• What to produce:
In the records below, pick out all lines containing the word "Whitley".

------------------------------------

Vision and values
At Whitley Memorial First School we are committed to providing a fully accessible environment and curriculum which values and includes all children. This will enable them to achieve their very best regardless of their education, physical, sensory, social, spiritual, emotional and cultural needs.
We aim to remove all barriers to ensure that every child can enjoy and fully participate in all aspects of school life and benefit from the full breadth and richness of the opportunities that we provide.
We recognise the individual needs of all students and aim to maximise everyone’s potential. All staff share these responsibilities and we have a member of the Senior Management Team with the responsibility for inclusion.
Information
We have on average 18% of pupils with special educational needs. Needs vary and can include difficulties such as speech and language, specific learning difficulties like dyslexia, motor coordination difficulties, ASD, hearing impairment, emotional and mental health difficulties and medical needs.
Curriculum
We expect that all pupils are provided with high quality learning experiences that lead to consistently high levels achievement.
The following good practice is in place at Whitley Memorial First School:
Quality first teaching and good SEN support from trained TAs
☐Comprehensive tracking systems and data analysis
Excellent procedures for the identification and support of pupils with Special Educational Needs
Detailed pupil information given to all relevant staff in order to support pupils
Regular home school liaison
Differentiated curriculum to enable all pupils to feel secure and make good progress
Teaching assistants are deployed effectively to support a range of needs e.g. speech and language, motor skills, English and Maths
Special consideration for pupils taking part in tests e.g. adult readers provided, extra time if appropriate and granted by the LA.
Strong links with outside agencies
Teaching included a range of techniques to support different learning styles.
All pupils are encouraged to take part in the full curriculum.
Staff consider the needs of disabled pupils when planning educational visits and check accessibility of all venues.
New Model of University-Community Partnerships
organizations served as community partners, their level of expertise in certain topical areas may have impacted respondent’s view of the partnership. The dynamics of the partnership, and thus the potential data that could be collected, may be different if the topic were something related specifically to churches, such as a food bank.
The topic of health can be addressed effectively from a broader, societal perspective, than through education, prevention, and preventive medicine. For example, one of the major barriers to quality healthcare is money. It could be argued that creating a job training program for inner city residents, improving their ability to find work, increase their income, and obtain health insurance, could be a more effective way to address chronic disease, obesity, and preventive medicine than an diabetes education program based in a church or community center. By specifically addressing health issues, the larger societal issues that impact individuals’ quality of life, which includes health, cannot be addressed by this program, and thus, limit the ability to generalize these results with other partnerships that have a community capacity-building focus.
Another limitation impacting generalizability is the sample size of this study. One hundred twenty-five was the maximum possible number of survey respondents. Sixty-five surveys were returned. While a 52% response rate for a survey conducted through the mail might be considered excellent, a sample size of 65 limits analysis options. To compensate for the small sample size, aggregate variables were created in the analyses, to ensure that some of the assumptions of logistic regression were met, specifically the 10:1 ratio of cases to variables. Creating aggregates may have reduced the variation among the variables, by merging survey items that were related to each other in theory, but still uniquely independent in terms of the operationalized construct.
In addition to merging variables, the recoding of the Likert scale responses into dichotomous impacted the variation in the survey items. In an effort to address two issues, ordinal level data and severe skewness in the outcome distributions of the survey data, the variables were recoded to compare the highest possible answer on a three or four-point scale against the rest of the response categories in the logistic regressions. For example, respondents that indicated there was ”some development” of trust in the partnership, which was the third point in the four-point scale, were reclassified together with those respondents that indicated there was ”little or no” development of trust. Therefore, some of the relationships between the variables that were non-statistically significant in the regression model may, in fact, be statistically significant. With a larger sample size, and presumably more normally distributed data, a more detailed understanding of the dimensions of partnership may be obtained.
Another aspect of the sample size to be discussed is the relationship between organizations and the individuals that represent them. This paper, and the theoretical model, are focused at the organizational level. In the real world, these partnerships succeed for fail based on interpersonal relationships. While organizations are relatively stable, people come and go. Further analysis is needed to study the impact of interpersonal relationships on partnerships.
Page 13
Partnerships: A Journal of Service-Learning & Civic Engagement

------------------------------------

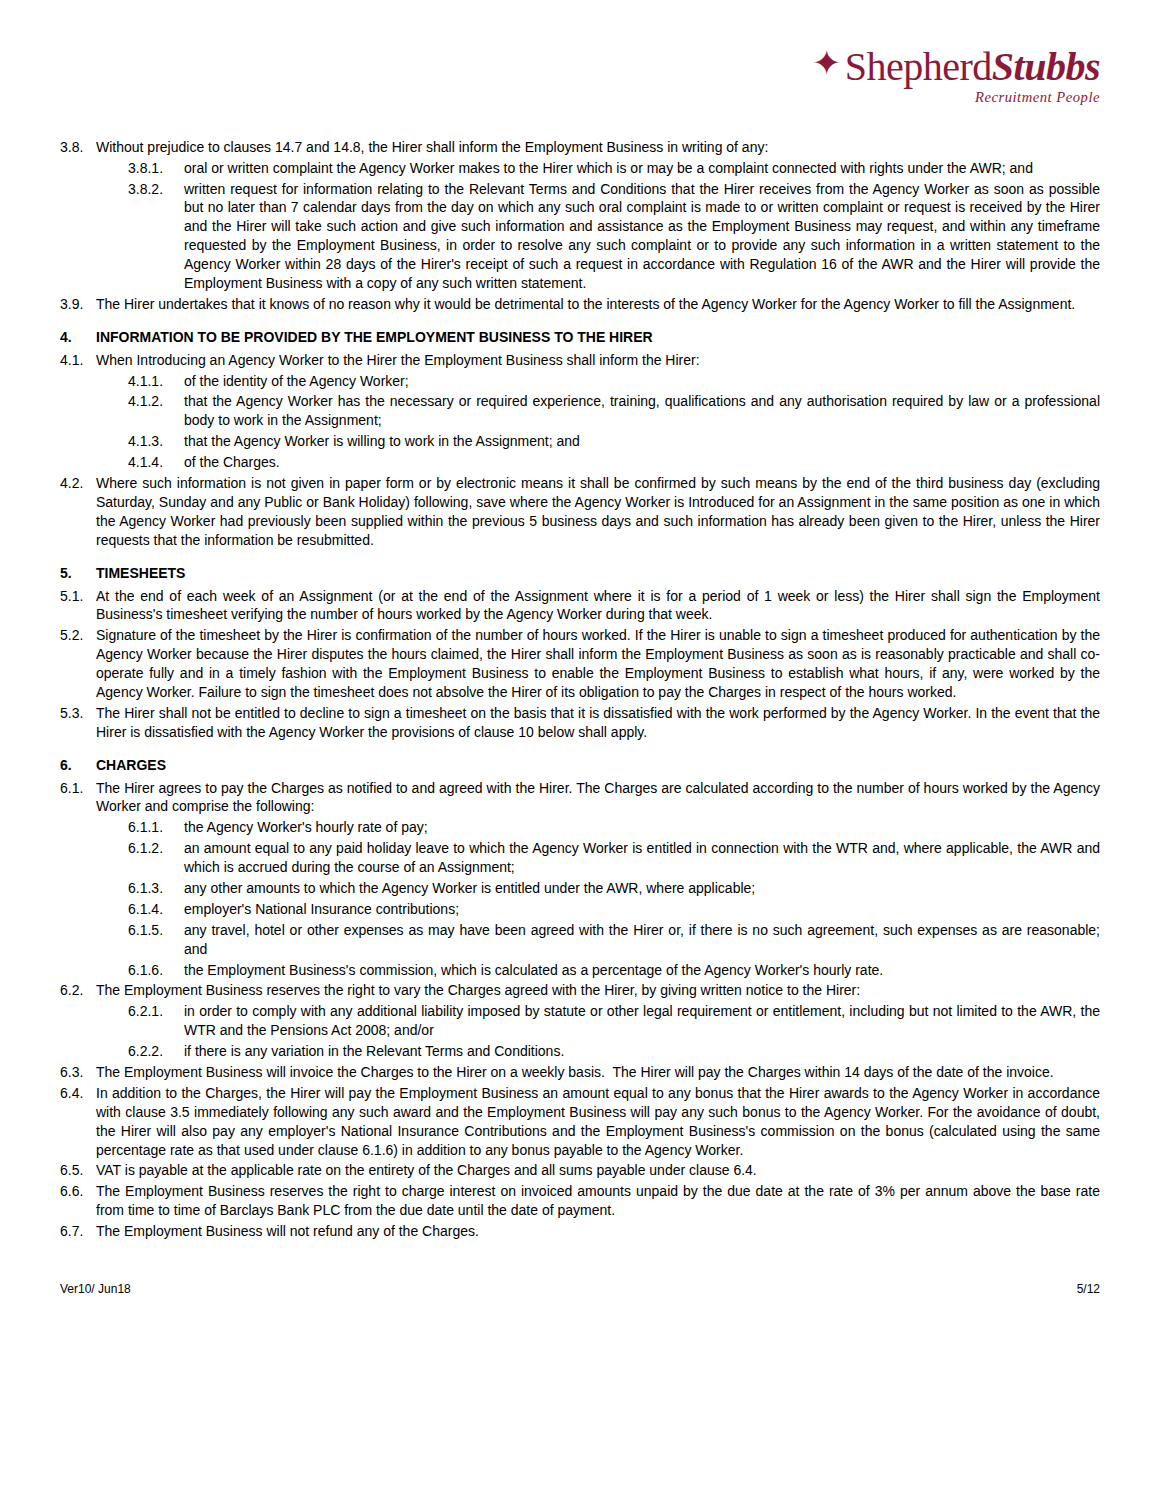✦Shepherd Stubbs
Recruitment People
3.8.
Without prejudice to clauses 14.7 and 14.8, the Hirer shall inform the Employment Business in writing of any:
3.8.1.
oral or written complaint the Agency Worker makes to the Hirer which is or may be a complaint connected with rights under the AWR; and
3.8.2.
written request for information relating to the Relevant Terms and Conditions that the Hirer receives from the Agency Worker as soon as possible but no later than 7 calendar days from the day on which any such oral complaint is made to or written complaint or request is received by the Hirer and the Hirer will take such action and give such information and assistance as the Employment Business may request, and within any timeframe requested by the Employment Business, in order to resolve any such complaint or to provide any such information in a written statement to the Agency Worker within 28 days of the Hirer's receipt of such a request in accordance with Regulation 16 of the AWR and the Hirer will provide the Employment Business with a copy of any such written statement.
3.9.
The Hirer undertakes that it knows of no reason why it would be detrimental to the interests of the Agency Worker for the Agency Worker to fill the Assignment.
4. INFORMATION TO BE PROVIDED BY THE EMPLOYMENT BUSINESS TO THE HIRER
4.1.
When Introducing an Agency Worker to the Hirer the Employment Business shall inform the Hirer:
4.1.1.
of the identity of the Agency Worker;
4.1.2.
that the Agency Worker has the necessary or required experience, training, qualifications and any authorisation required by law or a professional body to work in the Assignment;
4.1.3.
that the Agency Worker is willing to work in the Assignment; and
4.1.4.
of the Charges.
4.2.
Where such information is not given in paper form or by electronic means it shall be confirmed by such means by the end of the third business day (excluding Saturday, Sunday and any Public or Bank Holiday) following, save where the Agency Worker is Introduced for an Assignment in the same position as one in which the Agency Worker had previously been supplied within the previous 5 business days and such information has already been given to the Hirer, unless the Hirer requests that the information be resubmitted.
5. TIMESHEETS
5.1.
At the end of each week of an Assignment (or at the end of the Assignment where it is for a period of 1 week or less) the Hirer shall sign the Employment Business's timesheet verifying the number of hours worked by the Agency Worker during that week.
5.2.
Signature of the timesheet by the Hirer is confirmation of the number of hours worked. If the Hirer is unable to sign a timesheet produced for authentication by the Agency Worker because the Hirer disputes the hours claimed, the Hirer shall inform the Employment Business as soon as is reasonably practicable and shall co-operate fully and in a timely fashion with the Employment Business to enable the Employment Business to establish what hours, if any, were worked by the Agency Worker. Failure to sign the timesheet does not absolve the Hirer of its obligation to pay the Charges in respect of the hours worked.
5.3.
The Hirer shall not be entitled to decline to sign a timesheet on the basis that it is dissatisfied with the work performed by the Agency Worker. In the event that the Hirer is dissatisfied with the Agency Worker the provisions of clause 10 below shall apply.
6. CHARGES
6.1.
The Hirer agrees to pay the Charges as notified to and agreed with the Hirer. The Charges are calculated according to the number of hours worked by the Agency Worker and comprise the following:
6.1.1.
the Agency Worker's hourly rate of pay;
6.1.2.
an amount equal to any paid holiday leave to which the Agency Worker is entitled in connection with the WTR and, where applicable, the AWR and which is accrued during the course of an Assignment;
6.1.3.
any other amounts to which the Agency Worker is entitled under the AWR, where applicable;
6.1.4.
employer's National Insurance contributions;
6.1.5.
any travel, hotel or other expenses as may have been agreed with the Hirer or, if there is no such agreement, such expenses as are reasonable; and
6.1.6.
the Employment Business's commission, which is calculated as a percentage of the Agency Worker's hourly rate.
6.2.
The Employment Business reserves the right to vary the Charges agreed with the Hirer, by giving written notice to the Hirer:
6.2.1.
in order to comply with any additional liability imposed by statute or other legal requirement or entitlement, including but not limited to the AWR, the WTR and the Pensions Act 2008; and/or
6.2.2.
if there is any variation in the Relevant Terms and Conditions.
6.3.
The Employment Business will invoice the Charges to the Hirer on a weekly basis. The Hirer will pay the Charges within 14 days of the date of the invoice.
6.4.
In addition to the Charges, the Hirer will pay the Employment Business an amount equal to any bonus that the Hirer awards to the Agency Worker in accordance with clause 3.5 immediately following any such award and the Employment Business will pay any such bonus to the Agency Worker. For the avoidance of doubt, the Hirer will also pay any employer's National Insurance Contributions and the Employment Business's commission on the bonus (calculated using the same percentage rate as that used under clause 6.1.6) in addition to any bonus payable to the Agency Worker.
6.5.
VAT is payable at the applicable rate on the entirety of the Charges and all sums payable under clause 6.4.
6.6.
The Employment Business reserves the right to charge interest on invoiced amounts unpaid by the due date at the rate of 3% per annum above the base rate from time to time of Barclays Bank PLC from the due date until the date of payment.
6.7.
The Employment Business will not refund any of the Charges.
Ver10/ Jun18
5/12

------------------------------------

• Result of this task:
At Whitley Memorial First School we are committed to providing a fully accessible environment and curriculum which values and includes all children. This will enable them to achieve their very best regardless of their education, physical, sensory, social, spiritual, emotional and cultural needs.
The following good practice is in place at Whitley Memorial First School:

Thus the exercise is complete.